=== Input for this task ===

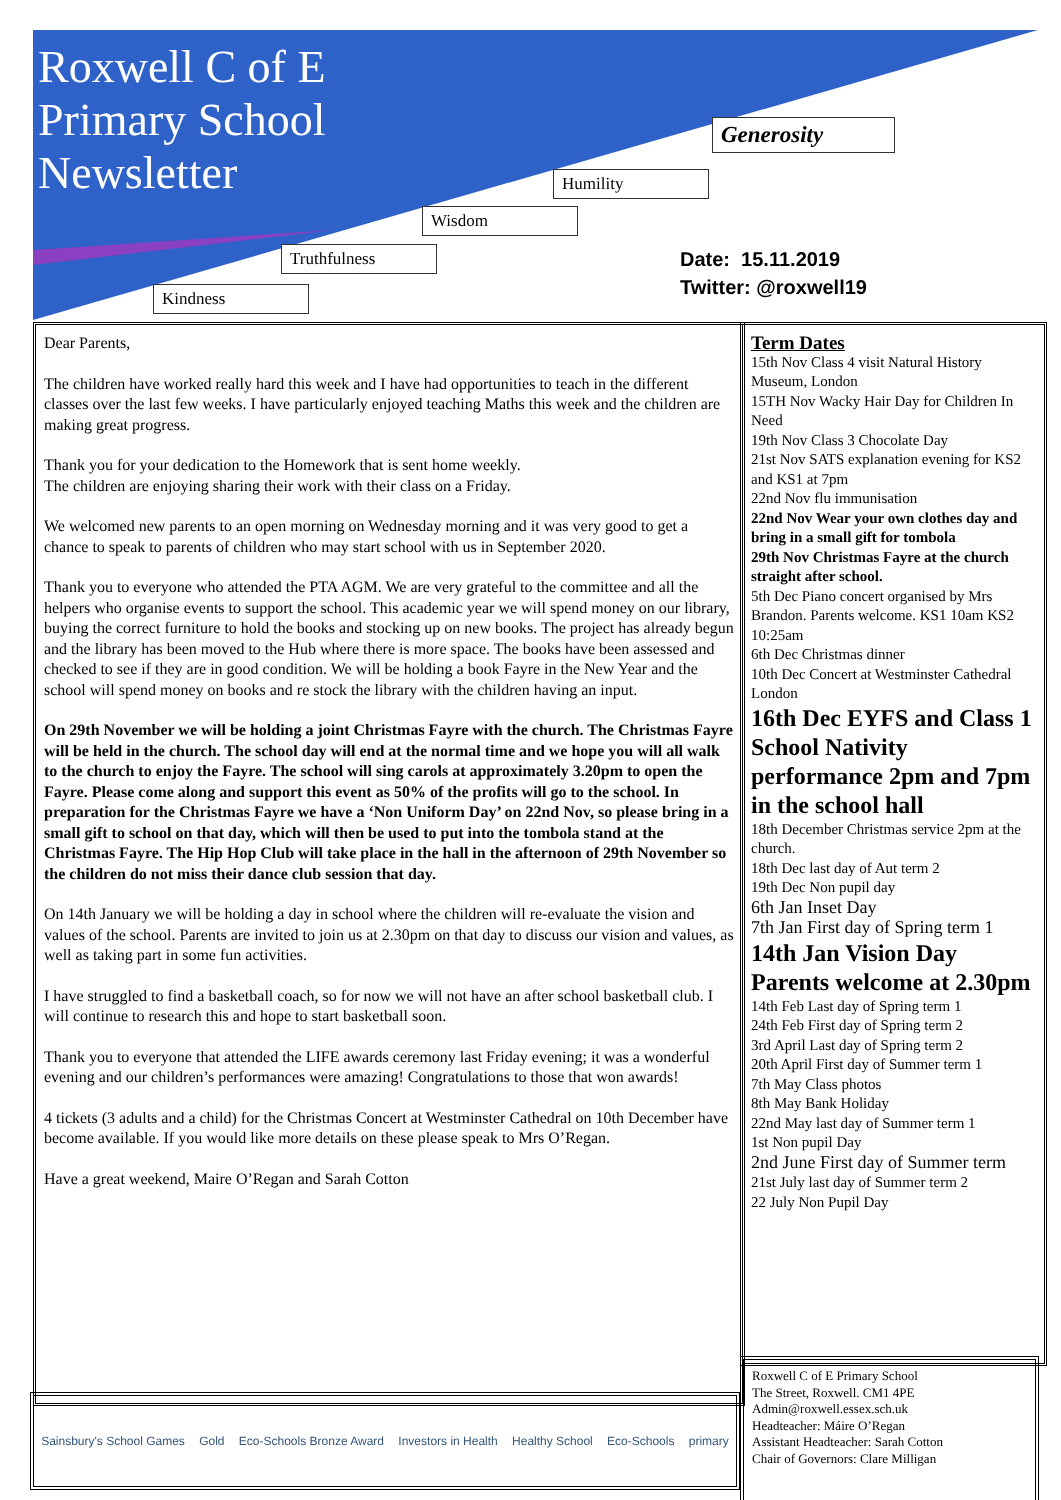Roxwell C of E
Primary School
Newsletter
Generosity
Humility
Wisdom
Truthfulness
Kindness
Date: 15.11.2019
Twitter: @roxwell19
Dear Parents,
The children have worked really hard this week and I have had opportunities to teach in the different classes over the last few weeks. I have particularly enjoyed teaching Maths this week and the children are making great progress.
Thank you for your dedication to the Homework that is sent home weekly.
The children are enjoying sharing their work with their class on a Friday.
We welcomed new parents to an open morning on Wednesday morning and it was very good to get a chance to speak to parents of children who may start school with us in September 2020.
Thank you to everyone who attended the PTA AGM. We are very grateful to the committee and all the helpers who organise events to support the school. This academic year we will spend money on our library, buying the correct furniture to hold the books and stocking up on new books. The project has already begun and the library has been moved to the Hub where there is more space. The books have been assessed and checked to see if they are in good condition. We will be holding a book Fayre in the New Year and the school will spend money on books and re stock the library with the children having an input.
On 29th November we will be holding a joint Christmas Fayre with the church. The Christmas Fayre will be held in the church. The school day will end at the normal time and we hope you will all walk to the church to enjoy the Fayre. The school will sing carols at approximately 3.20pm to open the Fayre. Please come along and support this event as 50% of the profits will go to the school. In preparation for the Christmas Fayre we have a ‘Non Uniform Day’ on 22nd Nov, so please bring in a small gift to school on that day, which will then be used to put into the tombola stand at the Christmas Fayre. The Hip Hop Club will take place in the hall in the afternoon of 29th November so the children do not miss their dance club session that day.
On 14th January we will be holding a day in school where the children will re-evaluate the vision and values of the school. Parents are invited to join us at 2.30pm on that day to discuss our vision and values, as well as taking part in some fun activities.
I have struggled to find a basketball coach, so for now we will not have an after school basketball club. I will continue to research this and hope to start basketball soon.
Thank you to everyone that attended the LIFE awards ceremony last Friday evening; it was a wonderful evening and our children’s performances were amazing! Congratulations to those that won awards!
4 tickets (3 adults and a child) for the Christmas Concert at Westminster Cathedral on 10th December have become available. If you would like more details on these please speak to Mrs O’Regan.
Have a great weekend, Maire O’Regan and Sarah Cotton
Term Dates
15th Nov Class 4 visit Natural History Museum, London
15TH Nov Wacky Hair Day for Children In Need
19th Nov Class 3 Chocolate Day
21st Nov SATS explanation evening for KS2 and KS1 at 7pm
22nd Nov flu immunisation
22nd Nov Wear your own clothes day and bring in a small gift for tombola
29th Nov Christmas Fayre at the church straight after school.
5th Dec Piano concert organised by Mrs Brandon. Parents welcome. KS1 10am KS2 10:25am
6th Dec Christmas dinner
10th Dec Concert at Westminster Cathedral London
16th Dec EYFS and Class 1 School Nativity performance 2pm and 7pm in the school hall
18th December Christmas service 2pm at the church.
18th Dec last day of Aut term 2
19th Dec Non pupil day
6th Jan Inset Day
7th Jan First day of Spring term 1
14th Jan Vision Day Parents welcome at 2.30pm
14th Feb Last day of Spring term 1
24th Feb First day of Spring term 2
3rd April Last day of Spring term 2
20th April First day of Summer term 1
7th May Class photos
8th May Bank Holiday
22nd May last day of Summer term 1
1st Non pupil Day
2nd June First day of Summer term
21st July last day of Summer term 2
22 July Non Pupil Day
Roxwell C of E Primary School
The Street, Roxwell. CM1 4PE
Admin@roxwell.essex.sch.uk
Headteacher: Máire O’Regan
Assistant Headteacher: Sarah Cotton
Chair of Governors: Clare Milligan
Sainsbury's School Games Gold Eco-Schools Bronze Award Investors in Health Healthy School Eco-Schools primary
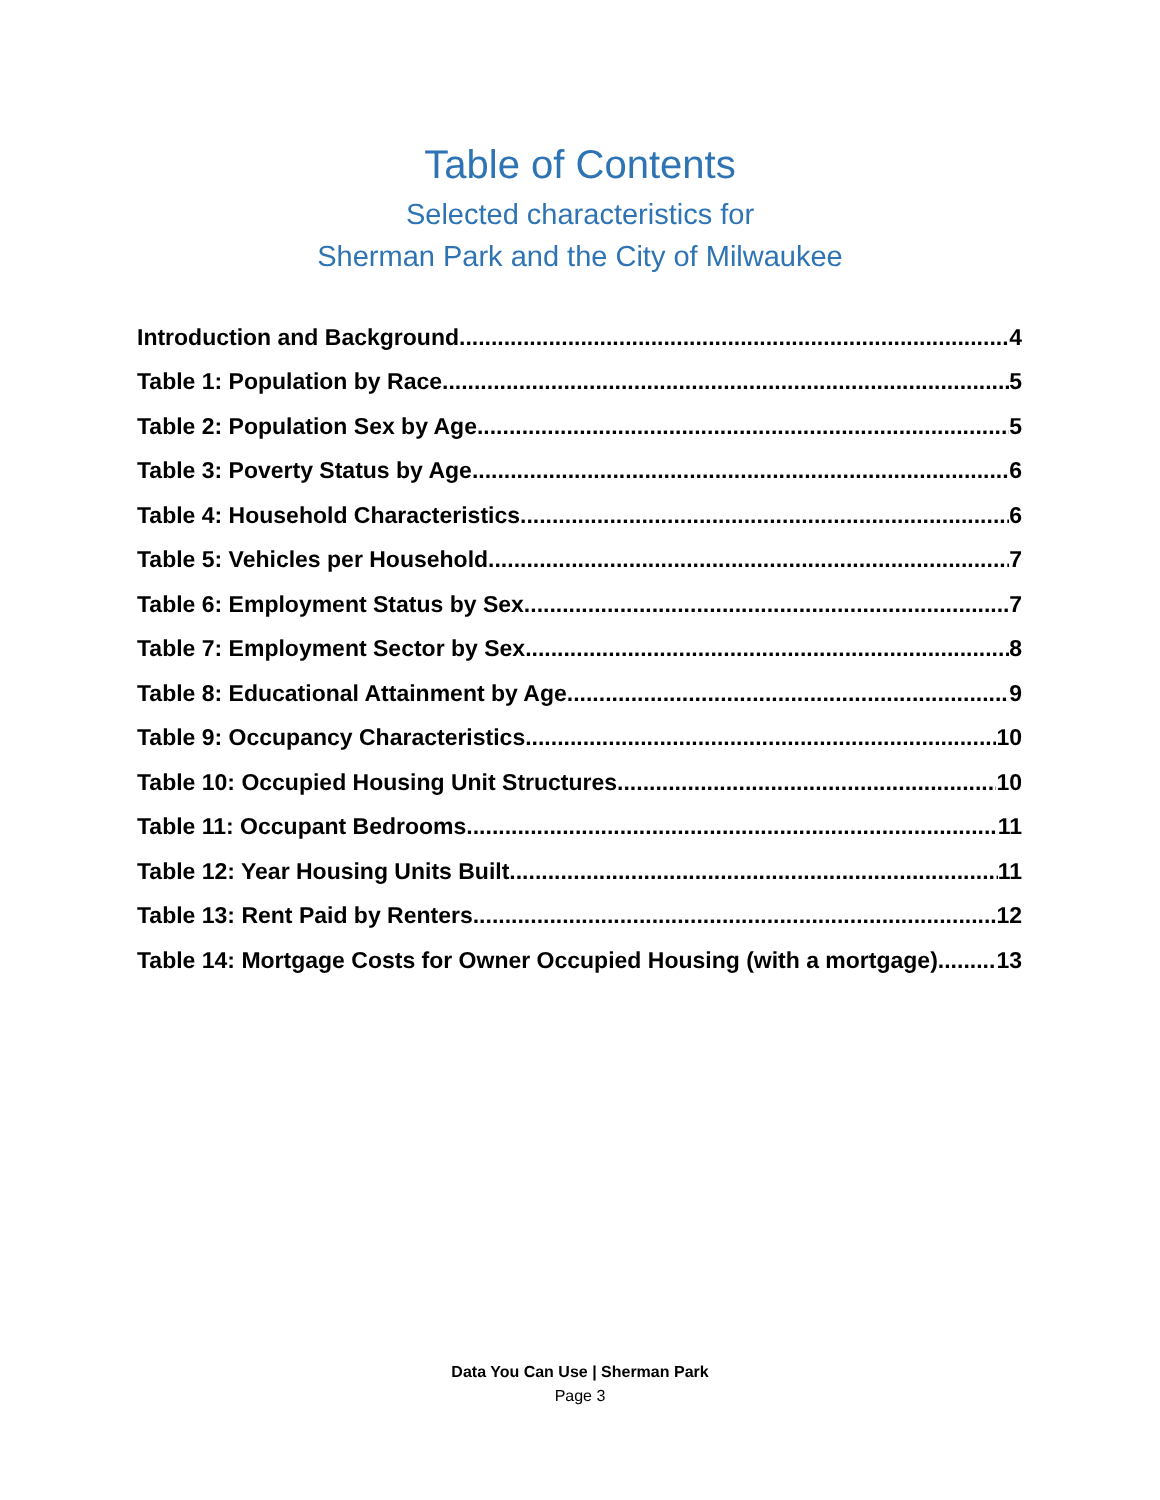Table of Contents
Selected characteristics for
Sherman Park and the City of Milwaukee
Introduction and Background 4
Table 1: Population by Race 5
Table 2: Population Sex by Age 5
Table 3: Poverty Status by Age 6
Table 4: Household Characteristics 6
Table 5: Vehicles per Household 7
Table 6: Employment Status by Sex 7
Table 7: Employment Sector by Sex 8
Table 8: Educational Attainment by Age 9
Table 9: Occupancy Characteristics 10
Table 10: Occupied Housing Unit Structures 10
Table 11: Occupant Bedrooms 11
Table 12: Year Housing Units Built 11
Table 13: Rent Paid by Renters 12
Table 14: Mortgage Costs for Owner Occupied Housing (with a mortgage) 13
Data You Can Use | Sherman Park
Page 3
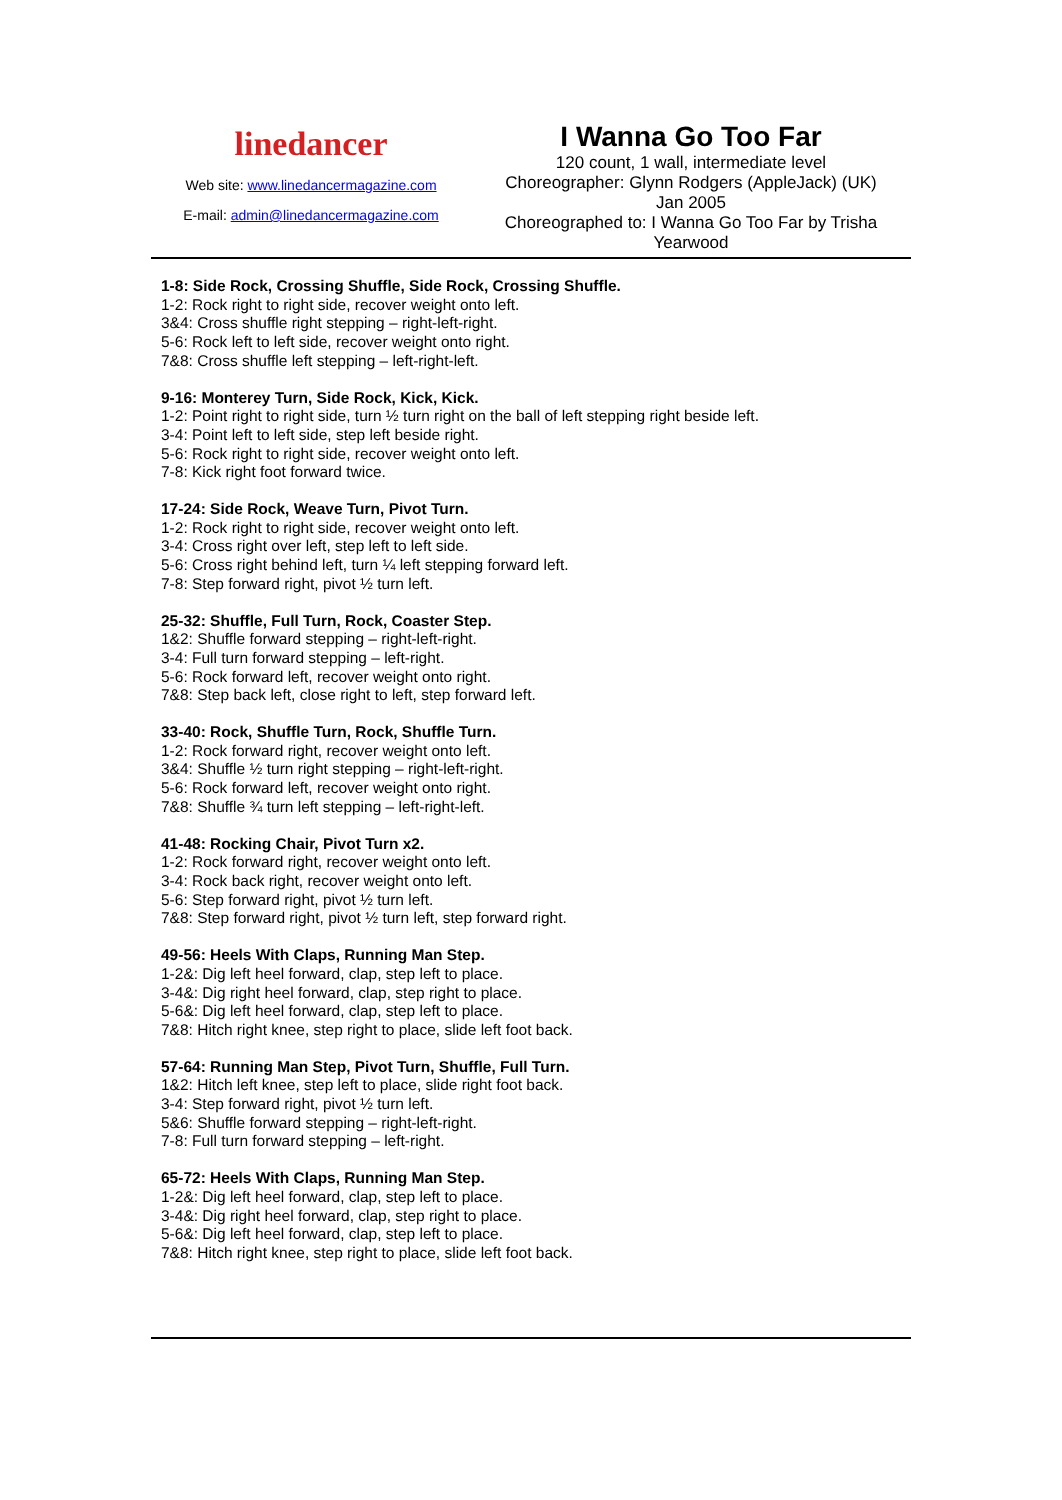linedancer
Web site: www.linedancermagazine.com
E-mail: admin@linedancermagazine.com
I Wanna Go Too Far
120 count, 1 wall, intermediate level
Choreographer: Glynn Rodgers (AppleJack) (UK)
Jan 2005
Choreographed to: I Wanna Go Too Far by Trisha Yearwood
1-8: Side Rock, Crossing Shuffle, Side Rock, Crossing Shuffle.
1-2: Rock right to right side, recover weight onto left.
3&4: Cross shuffle right stepping – right-left-right.
5-6: Rock left to left side, recover weight onto right.
7&8: Cross shuffle left stepping – left-right-left.
9-16: Monterey Turn, Side Rock, Kick, Kick.
1-2: Point right to right side, turn ½ turn right on the ball of left stepping right beside left.
3-4: Point left to left side, step left beside right.
5-6: Rock right to right side, recover weight onto left.
7-8: Kick right foot forward twice.
17-24: Side Rock, Weave Turn, Pivot Turn.
1-2: Rock right to right side, recover weight onto left.
3-4: Cross right over left, step left to left side.
5-6: Cross right behind left, turn ¼ left stepping forward left.
7-8: Step forward right, pivot ½ turn left.
25-32: Shuffle, Full Turn, Rock, Coaster Step.
1&2: Shuffle forward stepping – right-left-right.
3-4: Full turn forward stepping – left-right.
5-6: Rock forward left, recover weight onto right.
7&8: Step back left, close right to left, step forward left.
33-40: Rock, Shuffle Turn, Rock, Shuffle Turn.
1-2: Rock forward right, recover weight onto left.
3&4: Shuffle ½ turn right stepping – right-left-right.
5-6: Rock forward left, recover weight onto right.
7&8: Shuffle ¾ turn left stepping – left-right-left.
41-48: Rocking Chair, Pivot Turn x2.
1-2: Rock forward right, recover weight onto left.
3-4: Rock back right, recover weight onto left.
5-6: Step forward right, pivot ½ turn left.
7&8: Step forward right, pivot ½ turn left, step forward right.
49-56: Heels With Claps, Running Man Step.
1-2&: Dig left heel forward, clap, step left to place.
3-4&: Dig right heel forward, clap, step right to place.
5-6&: Dig left heel forward, clap, step left to place.
7&8: Hitch right knee, step right to place, slide left foot back.
57-64: Running Man Step, Pivot Turn, Shuffle, Full Turn.
1&2: Hitch left knee, step left to place, slide right foot back.
3-4: Step forward right, pivot ½ turn left.
5&6: Shuffle forward stepping – right-left-right.
7-8: Full turn forward stepping – left-right.
65-72: Heels With Claps, Running Man Step.
1-2&: Dig left heel forward, clap, step left to place.
3-4&: Dig right heel forward, clap, step right to place.
5-6&: Dig left heel forward, clap, step left to place.
7&8: Hitch right knee, step right to place, slide left foot back.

===

**Exercise aim**
Could you write out, exactly as they stand, only the lines above that begin at the line with "22nd Nov Wear" and stop after the line with "1st Non pupil Day"?

**Task output**
22nd Nov Wear your own clothes day and bring in a small gift for tombola
29th Nov Christmas Fayre at the church straight after school.
5th Dec Piano concert organised by Mrs Brandon. Parents welcome. KS1 10am KS2 10:25am
6th Dec Christmas dinner
10th Dec Concert at Westminster Cathedral London
16th Dec EYFS and Class 1 School Nativity performance 2pm and 7pm in the school hall
18th December Christmas service 2pm at the church.
18th Dec last day of Aut term 2
19th Dec Non pupil day
6th Jan Inset Day
7th Jan First day of Spring term 1
14th Jan Vision Day Parents welcome at 2.30pm
14th Feb Last day of Spring term 1
24th Feb First day of Spring term 2
3rd April Last day of Spring term 2
20th April First day of Summer term 1
7th May Class photos
8th May Bank Holiday
22nd May last day of Summer term 1
1st Non pupil Day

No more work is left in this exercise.